This tells me a few things about our elected officials. One, that to dare to disagree with them is a personal attack, and that purported attack is worthy of a rambling personal attack in return times five thousand. Whatever. What is said in the halls of government is often for grandstanding to appeal to their base. I'm guessing that Rep. West's constituents wanted him to demonize a fellow member of congress. Because she's also a woman, he likely did not even think twice about it. Surely she'd just "know her role," right?
That idea frustrates me. Now, truth be told, I spend a good bit of time around headstrong women. But there isn't some "role" that women are supposed to play -- it is not the 1950s. But I run into a lot of folks who seem to feel that way. Even the offhanded jokes that a woman should be "in the kitchen" comes across as offensive (and you have earned whatever consequences that befall you for saying that quip). If I say that my wife "should be in the kitchen," it is because I am a danger to myself and all that are around me when I step into one.
An example of this notion that a woman "has a place" came recently while I was trying to negotiate a fairly sizable purchase that was going to be split among three friends. Dealings aside, a female friend of mine was there with me, staying out of the conversation. When she had finally had enough of what had become a circular argument, she bluntly spelled out the only terms we would accept, and if that was not going work, so be it. The salesman's reaction was something along the lines of "how dare she speak up; can't she see that men are talking?" A follow-up message from him implied that she was "difficult" and discounted her involvement in the conversation at all. I'm sure his mamma would be proud of him.
But that's the thing -- I have heard stories of generations of men having a similar belief that their wife or daughter should not speak up "when men are talking." Similar subjugation happened at large family gatherings, when the men the house got fed first, women fed the kids, and then the same folks who worked to prepare the meal ate last. Make the mistake of breaking this "natural order" of things and run the risk of something being said or at least a lot of condescending stares. It must have been written somewhere. I'm sure there is a Bible verse that somebody could point me to. What the hell, man?
There has been a lot of studies done of gender equity in the workplace. For a man, being married and having a baby on the way is to put your career on steroids. I am not sure why that is -- perhaps you guarantee their loyalty when, no matter how pissed off they get, they still have to answer the basic question of "How am I gonna provide for that little baby at home?" For women, it is almost the exact opposite. It means time away from work for maternity leave, doctors appointments and even the possibility that -- shock, surprise -- it could happen more than once. Even those that don't have children are secretly looked upon as a liability that they someday might. Somehow, many managers have convinced themselves that your gender is as big a liability as not possessing a skill to do your job. Again, what the hell, man?
One of the tenants of chivalry (a subject in which I am by no means an expert) is graciousness towards women. That's admirable, but one the top tenants is of duty to all people regardless of affiliations or societal stature. Sure, the Wikipedia entry says "... all Christians," but let's go with the belief that we are all children of God. If I were to put that in more modern terms, stop being a chauvinist idiot. We do not have to yell at each other at city council meetings. Being elected to an office does not mean you get to work very little and fleece taxpayers when the opportunity presents itself. Stop being a jerk to the lady at the office because it suits your ego. You fail the "nice guy" test when you infantilize a woman to just being a "whiner" or hormonal rather than as someone with an opinion just as valid as your own.
Nothing in this post is particularly surprising. It really should be common sense and common decency. But I know that neither of those things are so common. I am also of the mindset that a majority of folks are good-natured and behave with that decency that is expected of everyone -- and that they occasionally slip up and make mistakes. The good lord knows I do. So, while the three-ring circus plays itself out in our halls of government, maybe we can be better role-models to them. We should expect better of each other, and of the yahoos we elect to serve us.

◆ ◆ ◆ ◆

▶ **EXERCISE SET**:
• 1. In the essay on attitudes toward women, what did the salesman's follow-up message imply about the writer's female friend?
• 2. Print a passage from the essay on attitudes toward women, beginning at the words "There has been" and stopping after "Again, what the hell, man?".

◆ ◆ ◆ ◆

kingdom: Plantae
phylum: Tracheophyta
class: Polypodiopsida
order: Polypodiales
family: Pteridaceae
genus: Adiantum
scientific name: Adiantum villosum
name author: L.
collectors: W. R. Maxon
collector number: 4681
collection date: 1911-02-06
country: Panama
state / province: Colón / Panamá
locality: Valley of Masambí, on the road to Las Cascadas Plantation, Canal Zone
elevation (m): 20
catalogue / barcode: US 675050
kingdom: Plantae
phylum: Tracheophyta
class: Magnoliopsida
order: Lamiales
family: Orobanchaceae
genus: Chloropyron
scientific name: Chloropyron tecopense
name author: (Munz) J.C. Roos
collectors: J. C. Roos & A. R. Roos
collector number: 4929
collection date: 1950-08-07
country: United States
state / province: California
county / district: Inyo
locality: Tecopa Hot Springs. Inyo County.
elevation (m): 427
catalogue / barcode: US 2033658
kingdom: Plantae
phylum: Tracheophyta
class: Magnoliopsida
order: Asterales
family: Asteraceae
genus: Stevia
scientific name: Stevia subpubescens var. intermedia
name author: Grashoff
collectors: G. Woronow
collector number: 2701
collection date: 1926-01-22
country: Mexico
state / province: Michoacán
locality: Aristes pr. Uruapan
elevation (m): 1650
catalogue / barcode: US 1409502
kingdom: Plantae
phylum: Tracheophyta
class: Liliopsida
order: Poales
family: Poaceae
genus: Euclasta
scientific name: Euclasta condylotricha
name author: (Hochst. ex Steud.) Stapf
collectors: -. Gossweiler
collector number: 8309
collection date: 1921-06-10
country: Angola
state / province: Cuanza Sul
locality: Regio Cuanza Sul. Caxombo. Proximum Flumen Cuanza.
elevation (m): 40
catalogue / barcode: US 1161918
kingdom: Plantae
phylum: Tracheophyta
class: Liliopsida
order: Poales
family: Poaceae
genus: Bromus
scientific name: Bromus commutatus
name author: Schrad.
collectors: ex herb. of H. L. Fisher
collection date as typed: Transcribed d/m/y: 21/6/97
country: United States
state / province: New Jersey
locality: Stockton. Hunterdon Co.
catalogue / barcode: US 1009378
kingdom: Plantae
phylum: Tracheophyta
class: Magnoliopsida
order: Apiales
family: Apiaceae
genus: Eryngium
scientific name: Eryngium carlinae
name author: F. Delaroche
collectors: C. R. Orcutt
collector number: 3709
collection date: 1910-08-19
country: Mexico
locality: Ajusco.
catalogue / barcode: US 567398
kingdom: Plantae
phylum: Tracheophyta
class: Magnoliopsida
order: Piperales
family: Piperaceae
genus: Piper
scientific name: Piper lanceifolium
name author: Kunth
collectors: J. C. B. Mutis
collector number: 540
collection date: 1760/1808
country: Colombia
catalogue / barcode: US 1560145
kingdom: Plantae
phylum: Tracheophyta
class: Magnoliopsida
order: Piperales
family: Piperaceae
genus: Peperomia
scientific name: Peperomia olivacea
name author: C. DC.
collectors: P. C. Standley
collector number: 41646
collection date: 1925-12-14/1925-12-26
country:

◆ ◆ ◆ ◆

▶ **RESPONSES**:
• 1. It implied that she was "difficult" and discounted her involvement in the conversation.

• 2.
There has been a lot of studies done of gender equity in the workplace. For a man, being married and having a baby on the way is to put your career on steroids. I am not sure why that is -- perhaps you guarantee their loyalty when, no matter how pissed off they get, they still have to answer the basic question of "How am I gonna provide for that little baby at home?" For women, it is almost the exact opposite. It means time away from work for maternity leave, doctors appointments and even the possibility that -- shock, surprise -- it could happen more than once. Even those that don't have children are secretly looked upon as a liability that they someday might. Somehow, many managers have convinced themselves that your gender is as big a liability as not possessing a skill to do your job. Again, what the hell, man?